Magazine article USA TODAY

Time to Stop the Plurality

Magazine article USA TODAY

Time to Stop the Plurality

Article excerpt

FORMER NEW YORK Mayor Michael Bloomberg, a billionaire 41 times over, decided that the system was stacked against him, and so did not run for president as an independent this year. The fact that running outside of the two major parties would have made him an overwhelming underdog should worry all of us. Bloomberg's politics are not the issue here. The concern is that, unless you are a Democrat or Republican, you cannot compete. Within an electoral system marred over campaign finance, apparently even an absurd amount of wealth does not help those running outside the two parties.

Bloomberg maintains he did not run for fear of splitting the vote. "I love our country too much to play a role in electing a candidate who would weaken our unity and darken our future--and so I will not enter the race for president of the United States." You can make your own guesses as to which candidate he thinks would cause that darkened future.

Plurality voting--what we use now--is a voting method where you are given a slate of candidates on a ballot, and get to choose one. The candidate with the most votes wins.

(Before we move on, let us disabuse a common misconception: the term "one person, one vote" is from some Supreme Court cases involving unequal district sizes--so that the weight of the vote for people in a less-populated district was much greater than the weight of the vote for others in a more populated district. This has nothing to do with the voting method itself or forcing people to use the choose-one-candidate system.)

_____

### Goal of the exercise
Reproduce word for word the passage of the magazine article on plurality voting from "(Before we move" up to and including "the choose-one-candidate system.)".

### Record set
_____

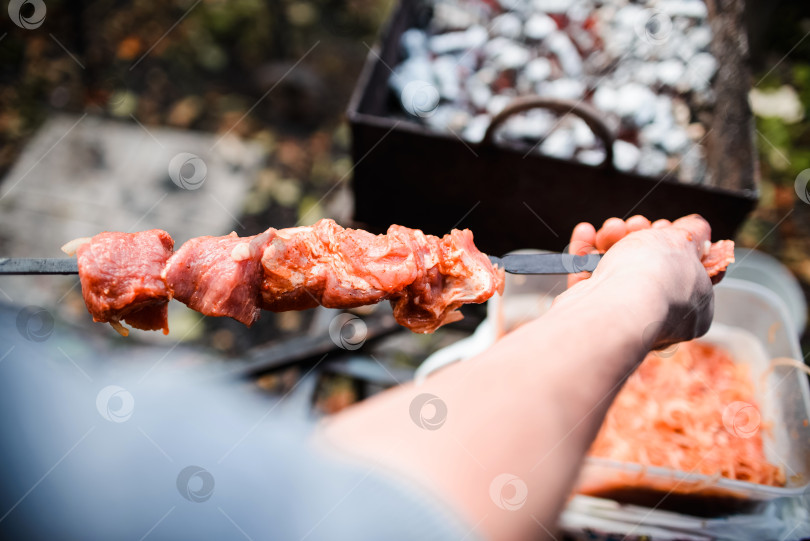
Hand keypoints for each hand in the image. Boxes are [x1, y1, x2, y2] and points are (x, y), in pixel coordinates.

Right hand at [562, 214, 718, 349]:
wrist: (612, 307)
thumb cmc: (653, 278)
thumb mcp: (683, 241)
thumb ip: (694, 232)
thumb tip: (699, 227)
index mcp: (694, 308)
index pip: (688, 272)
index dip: (675, 245)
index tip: (664, 227)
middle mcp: (662, 316)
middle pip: (650, 267)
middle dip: (640, 238)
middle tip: (637, 225)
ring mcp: (625, 317)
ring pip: (617, 271)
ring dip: (613, 241)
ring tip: (612, 229)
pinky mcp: (593, 314)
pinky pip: (590, 280)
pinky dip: (586, 254)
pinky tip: (586, 234)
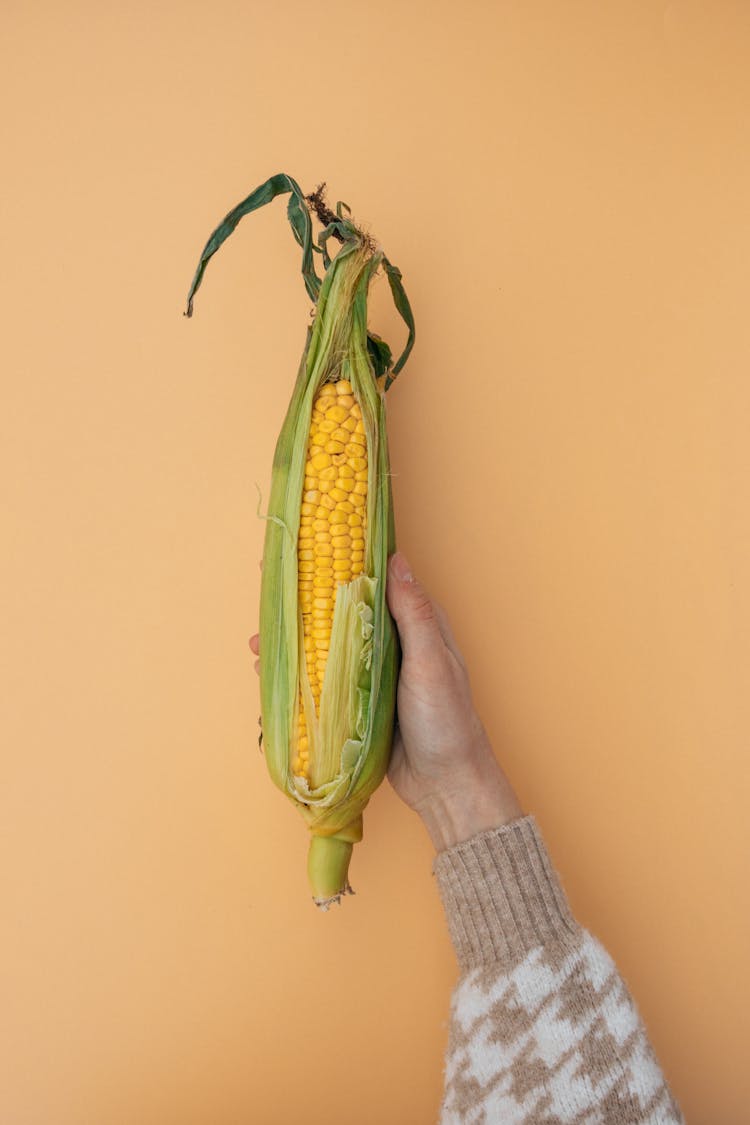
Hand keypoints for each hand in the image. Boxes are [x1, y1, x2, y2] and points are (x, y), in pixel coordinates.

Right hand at [248, 551, 522, 852]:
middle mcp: (392, 643)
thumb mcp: (432, 663)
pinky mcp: (358, 703)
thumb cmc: (448, 720)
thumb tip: (396, 560)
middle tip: (266, 591)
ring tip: (256, 643)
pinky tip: (270, 679)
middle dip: (303, 602)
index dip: (342, 560)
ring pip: (326, 646)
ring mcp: (372, 674)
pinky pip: (322, 682)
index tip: (306, 547)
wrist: (446, 784)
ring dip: (292, 642)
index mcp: (415, 624)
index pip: (374, 580)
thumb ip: (413, 615)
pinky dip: (295, 676)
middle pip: (341, 611)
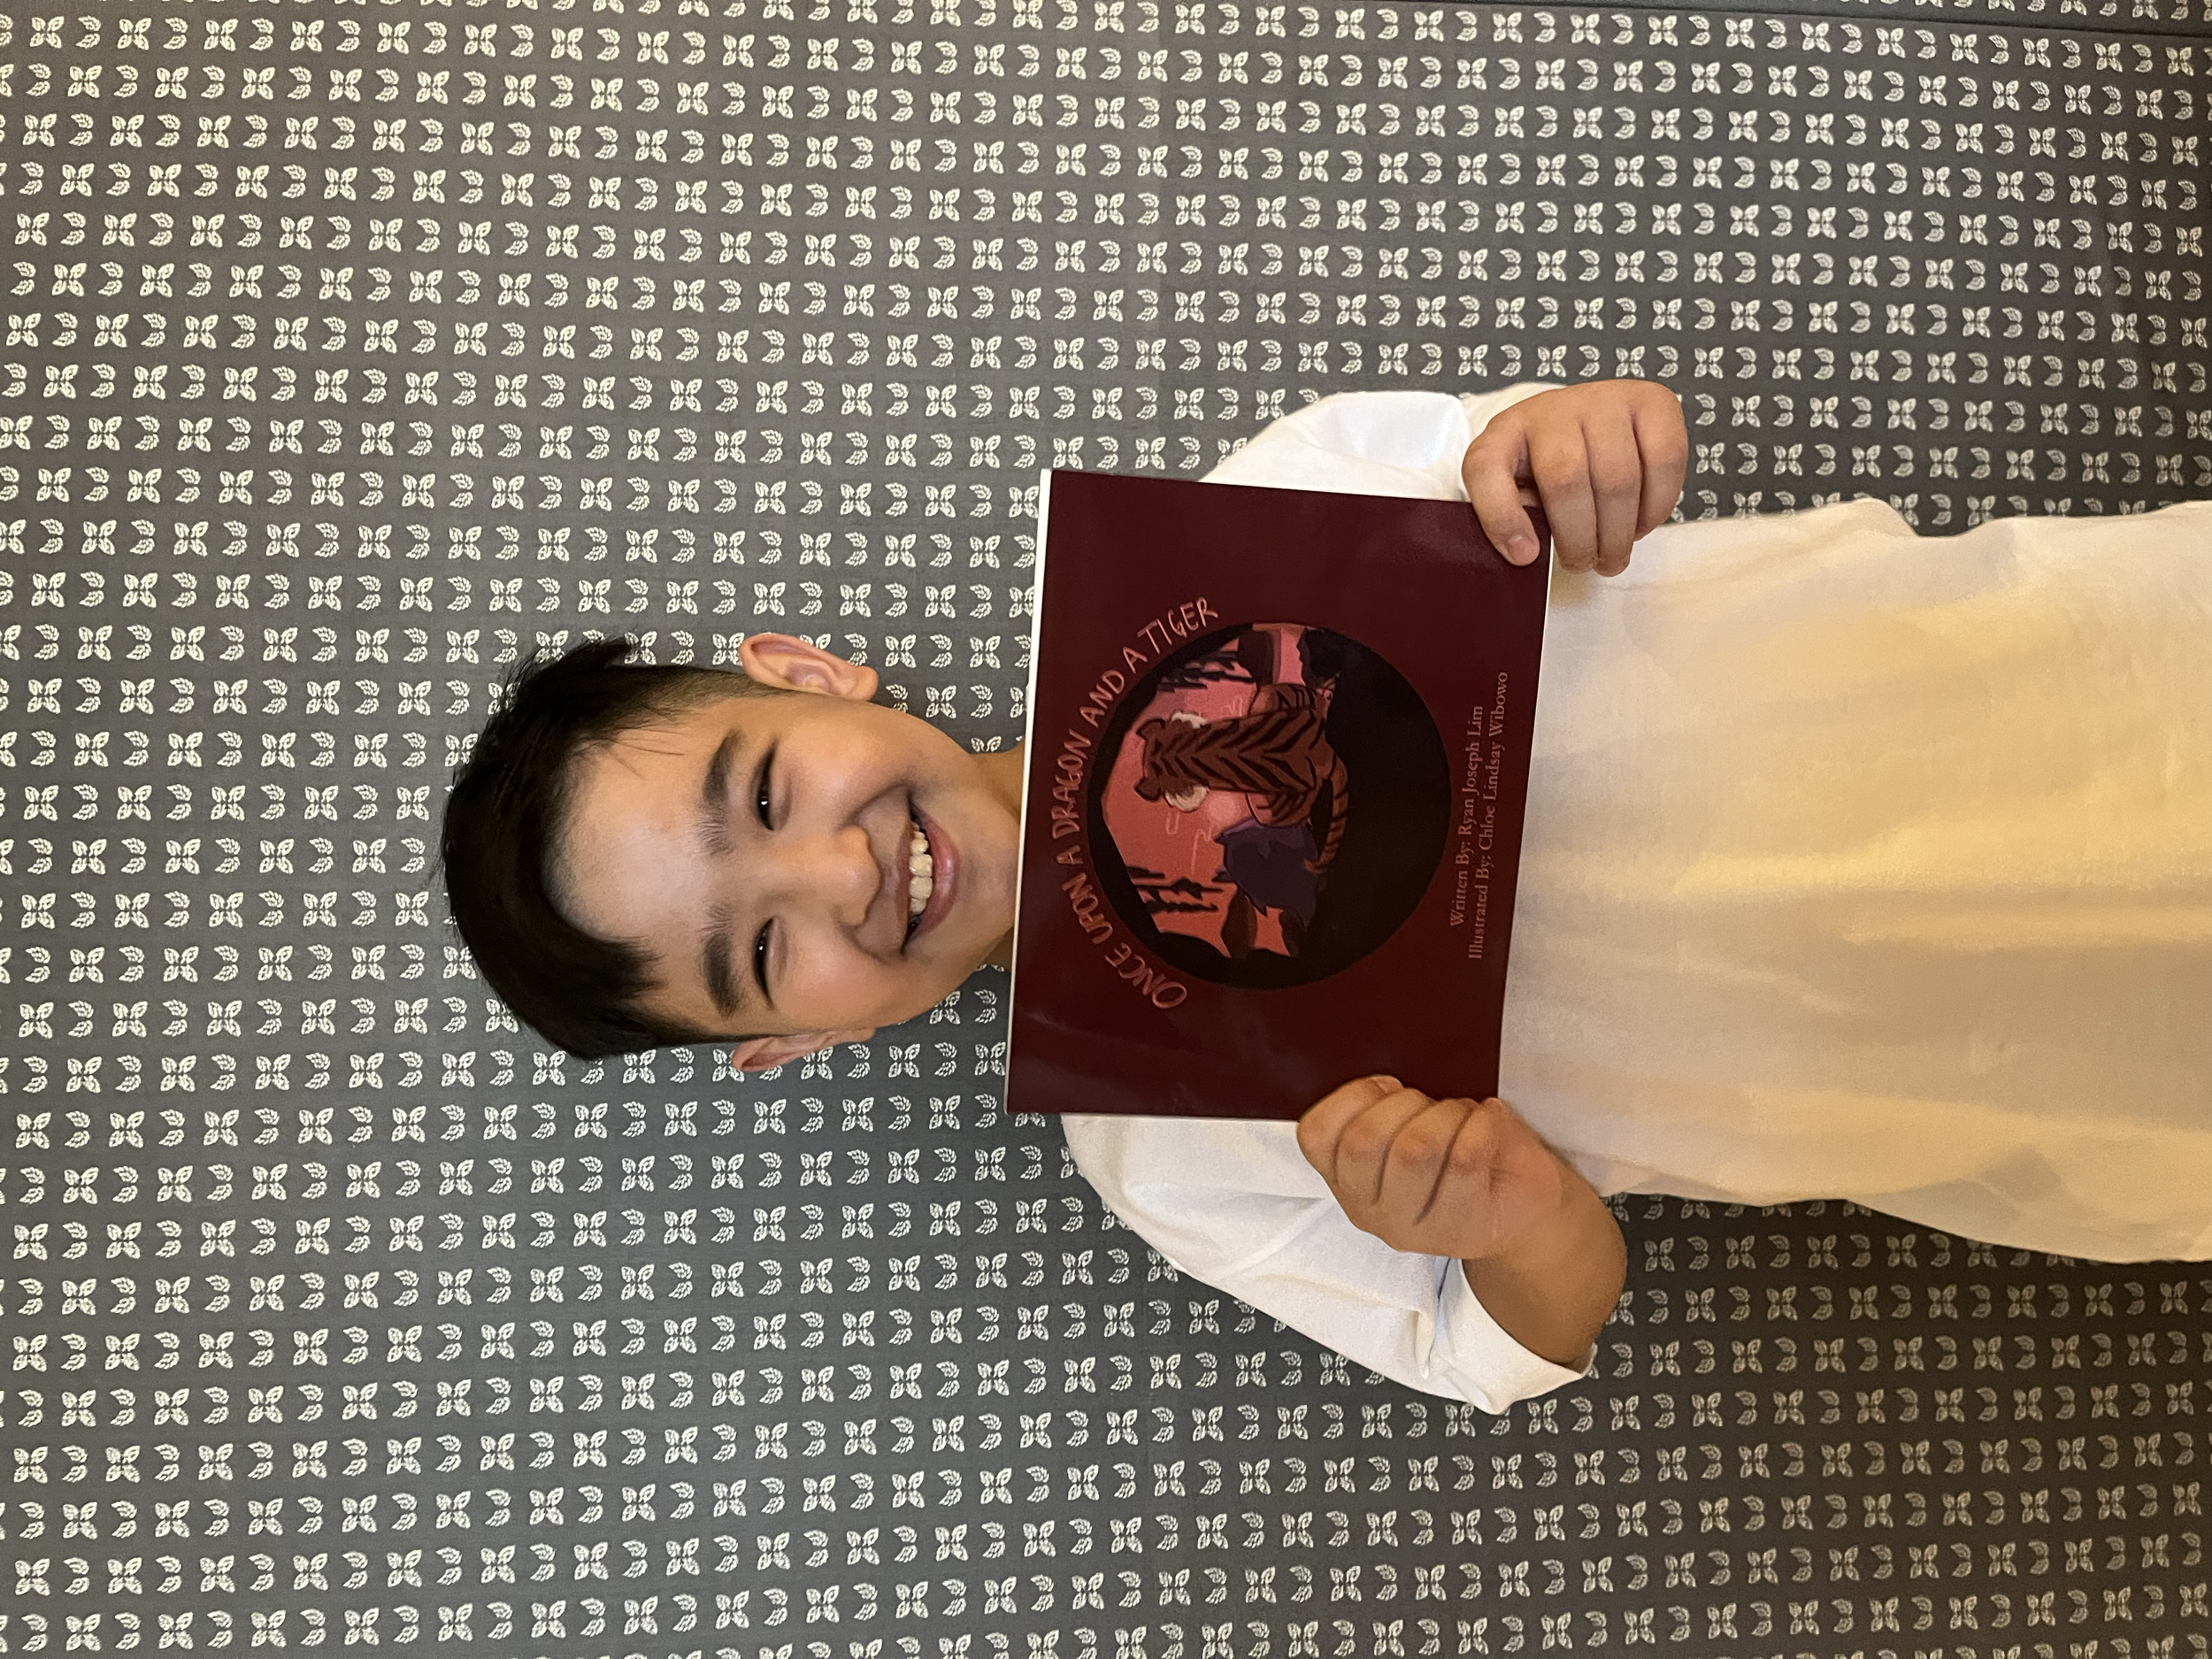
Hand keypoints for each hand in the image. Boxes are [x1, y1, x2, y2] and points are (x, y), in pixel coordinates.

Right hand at [1296, 1077, 1570, 1263]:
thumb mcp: (1409, 1127)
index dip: (1352, 1096)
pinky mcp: (1461, 1230)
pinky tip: (1489, 1121)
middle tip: (1431, 1104)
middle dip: (1404, 1102)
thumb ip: (1382, 1105)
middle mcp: (1370, 1213)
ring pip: (1414, 1149)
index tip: (1387, 1087)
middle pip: (1363, 1141)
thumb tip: (1387, 1078)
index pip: (1316, 1136)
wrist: (1521, 1202)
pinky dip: (1482, 1123)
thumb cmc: (1465, 1155)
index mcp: (1346, 1181)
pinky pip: (1464, 1158)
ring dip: (1446, 1114)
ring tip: (1463, 1116)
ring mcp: (1414, 1228)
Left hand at [1461, 380, 1687, 576]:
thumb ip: (1517, 516)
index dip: (1501, 517)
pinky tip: (1642, 523)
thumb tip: (1531, 550)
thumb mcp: (1520, 493)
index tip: (1524, 556)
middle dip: (1579, 540)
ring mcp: (1604, 400)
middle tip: (1584, 565)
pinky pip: (1664, 461)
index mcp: (1504, 431)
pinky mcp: (1653, 401)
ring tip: (1613, 555)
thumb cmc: (1550, 470)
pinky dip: (1656, 507)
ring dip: (1619, 534)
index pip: (1486, 466)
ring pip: (1618, 478)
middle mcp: (1552, 408)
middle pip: (1566, 480)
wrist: (1590, 423)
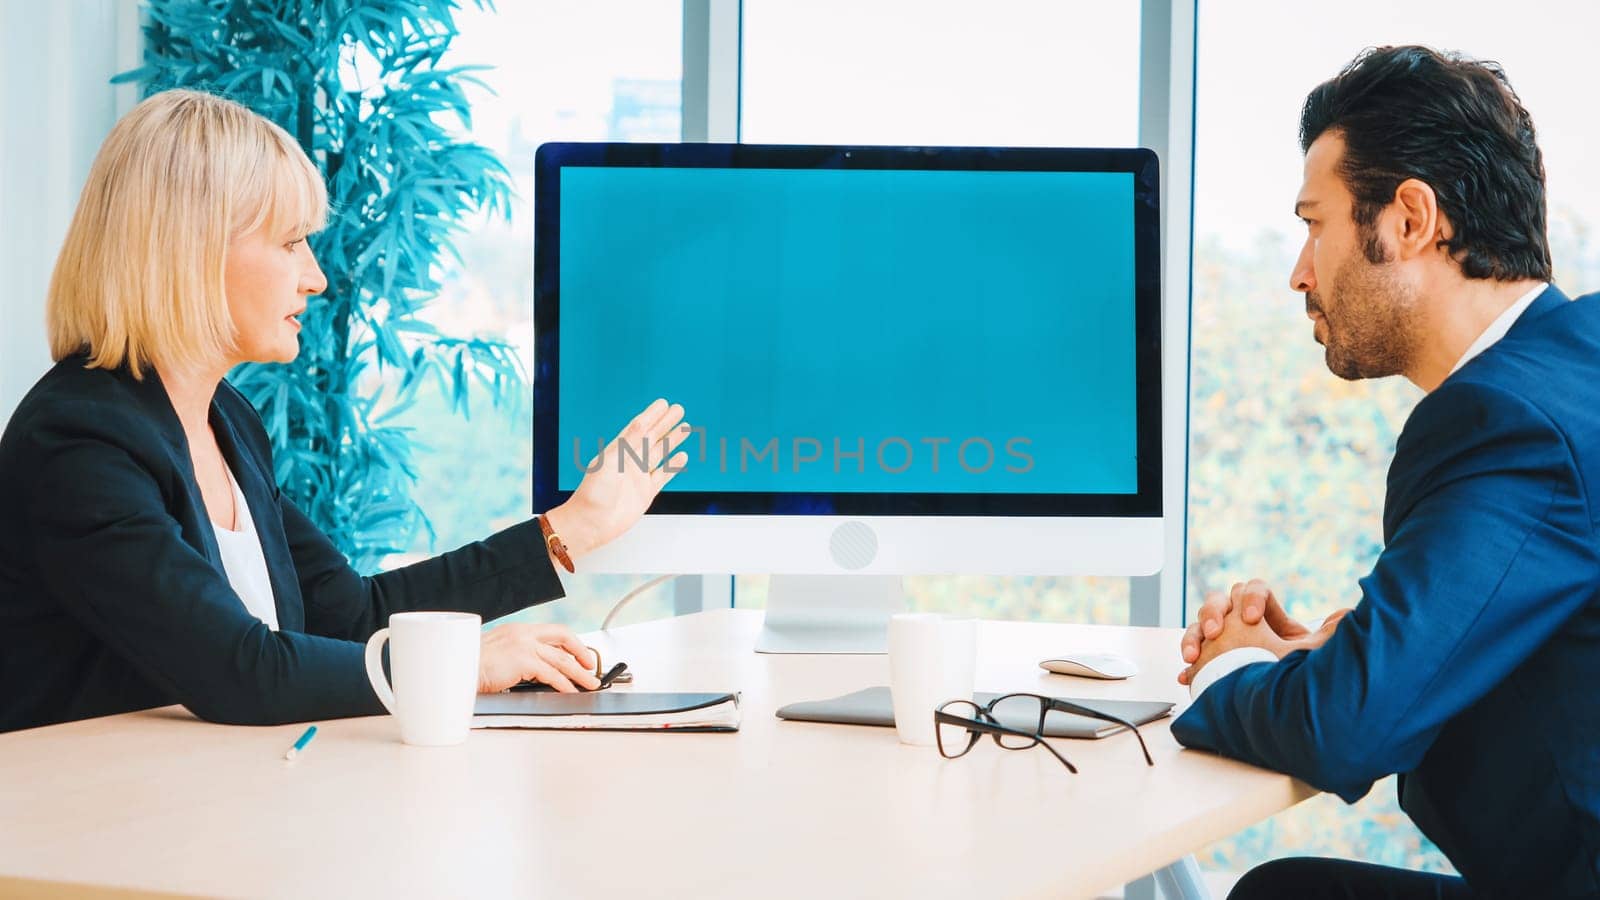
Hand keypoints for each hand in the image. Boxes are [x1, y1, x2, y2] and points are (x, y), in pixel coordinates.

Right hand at [477, 623, 599, 693]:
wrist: (454, 670)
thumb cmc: (470, 667)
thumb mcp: (497, 655)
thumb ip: (516, 657)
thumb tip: (536, 671)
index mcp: (517, 630)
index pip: (552, 631)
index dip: (570, 642)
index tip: (579, 653)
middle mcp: (522, 633)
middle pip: (563, 639)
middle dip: (582, 652)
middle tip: (590, 666)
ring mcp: (524, 645)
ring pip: (562, 659)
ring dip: (579, 673)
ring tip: (590, 683)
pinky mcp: (523, 660)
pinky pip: (552, 674)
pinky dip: (564, 684)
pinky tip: (570, 691)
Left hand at [545, 398, 691, 561]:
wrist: (591, 524)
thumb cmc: (593, 494)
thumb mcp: (609, 463)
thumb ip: (627, 442)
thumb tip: (642, 422)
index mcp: (618, 450)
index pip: (638, 427)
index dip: (651, 414)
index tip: (663, 403)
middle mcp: (629, 461)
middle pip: (651, 437)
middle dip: (665, 423)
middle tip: (678, 409)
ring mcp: (638, 476)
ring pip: (659, 453)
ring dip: (672, 440)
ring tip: (685, 427)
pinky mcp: (645, 493)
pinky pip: (663, 475)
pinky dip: (673, 465)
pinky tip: (682, 456)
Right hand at [1177, 578, 1350, 684]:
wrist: (1289, 710)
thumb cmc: (1300, 677)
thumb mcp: (1315, 654)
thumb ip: (1329, 633)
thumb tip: (1346, 614)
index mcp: (1265, 615)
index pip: (1251, 589)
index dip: (1250, 598)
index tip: (1252, 619)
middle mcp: (1240, 625)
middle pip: (1218, 601)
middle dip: (1212, 613)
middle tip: (1216, 633)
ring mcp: (1222, 645)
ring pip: (1198, 626)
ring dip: (1193, 637)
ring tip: (1192, 656)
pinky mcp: (1211, 667)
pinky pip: (1193, 661)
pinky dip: (1189, 668)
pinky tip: (1185, 676)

_____

### Exercise result
(Before we move on, let us disabuse a common misconception: the term "one person, one vote" is from some Supreme Court cases involving unequal district sizes--so that the weight of the vote for people in a less-populated district was much greater than the weight of the vote for others in a more populated district. This has nothing to do with the voting method itself or forcing people to use the choose-one-candidate system.)